RavinderSingh13 · January 23, 2014, 3:52pm

one more approach for awk .

cat <<eof | awk '{gsub(/\&/,X)}  $1==$2 {$2=X;$1="&"$1}1'
&aff2g0440 aff2g0440 aspl2221 nos:scad1 blablablabla
&aff2g0740 aff2g0740 aspl5221 nos:scad1 blablablabla
&aff4g0160 aff4g01600 aspl2251 nos:scad1 blablablabla
&aff9g0020 aff9g0020 aspl3391 nos:scad2 blablablabla
eof

Output will be as follows.

&aff2g0440  aspl2221 nos:scad1 blablablabla
&aff2g0740  aspl5221 nos:scad1 blablablabla
aff4g0160 aff4g01600 aspl2251 nos:scad1 blablablabla
&aff9g0020  aspl3391 nos:scad2 blablablabla

Thanks,
R. Singh

Scrutinizer · January 23, 2014, 4:03pm

@ravinder, that is UUOC ... compare:

awk ... <<eof
[...]

--
The awk's gsub will delete all ampersands on the line (instead of the first character ampersand in $1), which happens to work with the given input..

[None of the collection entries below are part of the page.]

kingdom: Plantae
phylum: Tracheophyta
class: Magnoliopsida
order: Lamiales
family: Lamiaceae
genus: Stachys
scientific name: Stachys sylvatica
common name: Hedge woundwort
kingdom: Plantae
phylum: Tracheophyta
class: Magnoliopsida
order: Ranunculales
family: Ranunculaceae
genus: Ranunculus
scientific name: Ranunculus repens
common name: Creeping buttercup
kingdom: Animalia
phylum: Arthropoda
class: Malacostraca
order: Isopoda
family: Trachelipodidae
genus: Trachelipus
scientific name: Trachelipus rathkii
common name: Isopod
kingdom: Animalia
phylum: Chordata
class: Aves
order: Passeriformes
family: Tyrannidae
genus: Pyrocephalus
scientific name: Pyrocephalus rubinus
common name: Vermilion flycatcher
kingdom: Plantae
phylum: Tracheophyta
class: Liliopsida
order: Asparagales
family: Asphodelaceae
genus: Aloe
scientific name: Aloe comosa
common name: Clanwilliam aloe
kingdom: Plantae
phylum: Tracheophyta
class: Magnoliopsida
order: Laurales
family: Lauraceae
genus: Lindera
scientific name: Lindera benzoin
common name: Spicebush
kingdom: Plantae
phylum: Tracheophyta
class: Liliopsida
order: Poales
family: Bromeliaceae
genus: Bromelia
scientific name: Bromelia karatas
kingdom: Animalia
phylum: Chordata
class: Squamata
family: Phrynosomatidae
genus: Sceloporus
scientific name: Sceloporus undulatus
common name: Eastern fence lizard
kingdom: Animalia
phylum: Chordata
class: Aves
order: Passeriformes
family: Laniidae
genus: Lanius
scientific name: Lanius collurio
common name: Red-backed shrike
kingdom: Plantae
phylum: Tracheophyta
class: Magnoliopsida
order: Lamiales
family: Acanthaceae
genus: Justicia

RavinderSingh13 · January 23, 2014, 4:35pm

Thank you Scrutinizer for correcting me.

Akshay_Hegde · January 23, 2014, 9:40pm

@RavinderSingh13

Desired output is not the one which you have shown. please read what is thread is about and all answers (if answered earlier) before you reply something.